Power of a Lens

The power of a lens is one of the most interesting concepts in ray optics. In Ray Optics, the power to bend light is a lens' power. The refraction properties of a lens are dependent on its power. A convex lens' converging ability is determined by its strength, while a concave lens' diverging ability is determined by its divergence.

Do you know that focal length and the lens’ ability to bend light have a connection? A decrease in the focal length increases the amount of light that bends. A lens's focal length is, therefore, inversely proportional to its power. A short focal range contributes to high optical strength. In order to better understand the power of the lens, let's first review some basic concepts.

Focus and Focal Length of a Lens

Lenses are transparent materials, typically glass used to focus or disperse a beam of light. They use light's refraction properties. The apparent path of light changes when it travels from one medium to another. This phenomenon is known as refraction. When the lenses converge or diverge the rays of light, it forms an image. The majority of its uses are in spectacles, magnifying glasses, microscopes, etc.

The focal length is an index of how sharply light is converged or diverged; it is the inverse of the optical power of the lens.

When light passes through a lens after coming from infinity, a focal point is a point at which it converges. Thus, a focal point is denoted by F.

Therefore, the focal length of a lens is the distance from its pole to its focal point. Thus, the letter f represents it.

A spherical lens's focal length can be negative or positive, depending on where the focal point is located.

• Positive Focal length. The focal point of a lens located on the opposite side of the lens from where the object is placed gives a positive focal length. It is generally observed that a convex lens has a focus where the parallel beam of light traveling parallel to its principal axis meets at a point. The lens's focal length is positive, and the point is referred to as the lens's real focus.
• Negative Focal Length. The focal point with a negative focal length lens is the one located on the object side. A negative focal length is generally used in a concave lens as a parallel beam of light traveling parallel to the principal axis appears to diverge from the second focus, called the virtual focus.

Hence, a positive focal length shows convergence, whereas a negative focal length indicates divergence. In a lens with a shorter focal length, rays are bent more sharply to focus more quickly or diverge more quickly.

Power of a Lens Formula

In Ray Optics, the following formula can be used to determine the power of a lens.

Power of a Lens= 1/focal length

The power of the lens is calculated in Diopters (D) if the focal length is given in meters. Another important thing to remember is that a diverging lens has a negative optical power, while a converging lens has positive optical power.

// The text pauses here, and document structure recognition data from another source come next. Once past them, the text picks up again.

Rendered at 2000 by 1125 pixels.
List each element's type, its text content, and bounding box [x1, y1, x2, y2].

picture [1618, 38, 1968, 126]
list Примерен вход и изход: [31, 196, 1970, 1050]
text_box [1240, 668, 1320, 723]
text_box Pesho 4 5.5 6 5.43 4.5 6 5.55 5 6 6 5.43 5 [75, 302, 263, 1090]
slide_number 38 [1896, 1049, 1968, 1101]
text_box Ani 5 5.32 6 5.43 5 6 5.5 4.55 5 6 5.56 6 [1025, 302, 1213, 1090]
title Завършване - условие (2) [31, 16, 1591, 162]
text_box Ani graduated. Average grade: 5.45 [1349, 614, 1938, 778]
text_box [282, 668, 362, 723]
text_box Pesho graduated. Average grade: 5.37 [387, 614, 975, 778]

Suppose the focal length of a lens is 15 cm. When translated into meters, it equals 0.15 m. To calculate the power of this lens, take the reciprocal of 0.15. Hence, this lens has a power of 6.67 D.

An inverse relationship exists between focal length and lens power. Therefore, a lens with a short focal length will have more power, whereas a lens with a longer focal length will have less power.

• Convex lenses (converging lenses) have positive power because their focal lengths are positive.
• Concave lenses (diverging lenses) have a negative power because their focal length is negative.
• Plane glass plates have a power of 0.

In 'Optometry,' the power of lenses is applied extensively. Correction lenses are prescribed by optometrists (convex or concave lenses) when vision depreciates. Your eye is more like a lens, so you may encounter problems with having clear vision at times. These problems may include farsightedness or near vision. Wearing the appropriate corrective lenses can help you resolve this problem.